Beck: Rock has always had an alternative culture anyway but there’s always been this kind of like being trans or being queer doesn’t come out until later and then it’s a big thing, whereas us we’re like, “No, we’re here, we’re doing it.” Please support us because it could mean the difference between some kid thinking they’re alone. It’s the difference between that, and them realizing that this is something they can do too, or at least something they could listen to that helps them realize they’re not alone.
During the COVID era, music and the arts are more important than ever, and while safely navigating strict regulations, this group pushes forward, pouring their hearts into their debut album which they plan to start recording early 2021. Help support this amazing talent by visiting their Indiegogo Crowdfunding page.
There’s one more thing Hunting Hearts would like visitors to the page to know. “Money isn’t everything.
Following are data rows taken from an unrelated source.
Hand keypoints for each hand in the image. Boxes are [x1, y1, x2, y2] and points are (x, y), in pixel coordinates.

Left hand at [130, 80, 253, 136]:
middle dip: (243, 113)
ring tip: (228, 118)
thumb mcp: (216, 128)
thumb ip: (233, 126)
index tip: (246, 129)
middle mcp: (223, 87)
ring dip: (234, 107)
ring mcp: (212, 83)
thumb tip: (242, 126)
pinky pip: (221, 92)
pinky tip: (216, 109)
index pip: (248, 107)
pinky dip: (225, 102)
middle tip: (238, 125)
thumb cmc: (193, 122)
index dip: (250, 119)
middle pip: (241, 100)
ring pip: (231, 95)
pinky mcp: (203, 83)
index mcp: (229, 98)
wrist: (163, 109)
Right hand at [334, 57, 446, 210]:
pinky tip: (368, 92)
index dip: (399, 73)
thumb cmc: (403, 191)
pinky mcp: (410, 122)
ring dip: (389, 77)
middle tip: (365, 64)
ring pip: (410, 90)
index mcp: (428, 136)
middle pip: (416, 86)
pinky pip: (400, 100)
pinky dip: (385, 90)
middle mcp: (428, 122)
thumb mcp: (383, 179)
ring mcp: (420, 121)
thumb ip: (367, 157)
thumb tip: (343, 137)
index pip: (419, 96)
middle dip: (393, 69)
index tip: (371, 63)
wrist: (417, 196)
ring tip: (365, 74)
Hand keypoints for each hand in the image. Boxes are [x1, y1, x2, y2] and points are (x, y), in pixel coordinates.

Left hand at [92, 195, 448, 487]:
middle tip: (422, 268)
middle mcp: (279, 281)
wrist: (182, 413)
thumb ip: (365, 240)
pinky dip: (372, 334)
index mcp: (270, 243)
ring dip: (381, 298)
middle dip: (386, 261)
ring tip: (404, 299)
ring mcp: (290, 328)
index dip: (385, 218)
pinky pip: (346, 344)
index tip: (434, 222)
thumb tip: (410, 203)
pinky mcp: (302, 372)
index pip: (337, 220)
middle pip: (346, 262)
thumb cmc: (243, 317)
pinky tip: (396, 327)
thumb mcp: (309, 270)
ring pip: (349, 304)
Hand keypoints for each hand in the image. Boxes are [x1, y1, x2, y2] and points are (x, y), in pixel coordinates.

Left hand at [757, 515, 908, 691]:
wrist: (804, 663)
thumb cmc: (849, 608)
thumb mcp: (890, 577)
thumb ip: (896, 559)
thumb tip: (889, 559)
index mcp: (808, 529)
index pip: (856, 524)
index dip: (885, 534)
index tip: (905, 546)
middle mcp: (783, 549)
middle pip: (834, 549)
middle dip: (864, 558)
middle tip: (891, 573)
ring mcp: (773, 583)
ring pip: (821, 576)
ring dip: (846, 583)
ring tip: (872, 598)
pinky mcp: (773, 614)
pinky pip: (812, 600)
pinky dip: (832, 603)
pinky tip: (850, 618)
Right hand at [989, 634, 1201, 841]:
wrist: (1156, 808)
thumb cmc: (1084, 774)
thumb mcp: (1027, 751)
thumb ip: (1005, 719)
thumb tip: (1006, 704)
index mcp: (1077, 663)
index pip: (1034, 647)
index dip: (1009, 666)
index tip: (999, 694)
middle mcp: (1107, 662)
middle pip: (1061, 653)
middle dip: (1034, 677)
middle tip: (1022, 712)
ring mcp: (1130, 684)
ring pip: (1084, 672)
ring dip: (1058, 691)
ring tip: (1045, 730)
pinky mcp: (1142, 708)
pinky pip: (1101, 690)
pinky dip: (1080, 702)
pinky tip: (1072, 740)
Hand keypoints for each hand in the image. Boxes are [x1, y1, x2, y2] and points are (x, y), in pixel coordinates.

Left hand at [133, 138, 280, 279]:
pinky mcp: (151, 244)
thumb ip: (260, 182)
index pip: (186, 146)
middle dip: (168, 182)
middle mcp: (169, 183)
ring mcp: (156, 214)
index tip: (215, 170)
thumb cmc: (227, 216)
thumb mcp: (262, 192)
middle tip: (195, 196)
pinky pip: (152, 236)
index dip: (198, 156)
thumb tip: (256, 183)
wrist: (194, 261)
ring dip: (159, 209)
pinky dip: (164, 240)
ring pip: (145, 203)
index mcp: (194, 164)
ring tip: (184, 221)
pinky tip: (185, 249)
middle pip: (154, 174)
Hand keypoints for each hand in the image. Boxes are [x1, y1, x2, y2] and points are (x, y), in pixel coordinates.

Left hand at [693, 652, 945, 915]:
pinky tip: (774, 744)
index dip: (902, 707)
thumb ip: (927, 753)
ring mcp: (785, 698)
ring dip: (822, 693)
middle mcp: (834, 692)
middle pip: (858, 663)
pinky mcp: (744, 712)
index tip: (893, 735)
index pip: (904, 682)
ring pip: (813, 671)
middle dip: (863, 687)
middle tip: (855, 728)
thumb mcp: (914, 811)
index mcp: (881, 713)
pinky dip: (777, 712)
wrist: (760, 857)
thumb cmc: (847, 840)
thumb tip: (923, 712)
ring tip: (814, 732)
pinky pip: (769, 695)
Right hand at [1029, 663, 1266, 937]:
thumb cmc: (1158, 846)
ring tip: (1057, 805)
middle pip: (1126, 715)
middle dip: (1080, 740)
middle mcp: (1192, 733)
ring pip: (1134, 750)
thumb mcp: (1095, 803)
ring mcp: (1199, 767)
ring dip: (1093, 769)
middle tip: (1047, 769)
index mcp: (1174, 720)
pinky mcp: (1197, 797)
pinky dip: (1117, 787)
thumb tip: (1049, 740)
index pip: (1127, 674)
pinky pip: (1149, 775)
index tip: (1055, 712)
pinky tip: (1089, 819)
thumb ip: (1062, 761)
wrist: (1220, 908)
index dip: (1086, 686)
We believe that. While it does help, ultimately, publicity is priceless. Even if you can’t contribute to the Crowdfunder, just sharing it out helps a great deal. We understand that everyone struggling right now. The pandemic has done a number on us all…but most of us turn to art when the world is dark. In our most desperate moments, as a community, there is a song and dance, music and camaraderie.”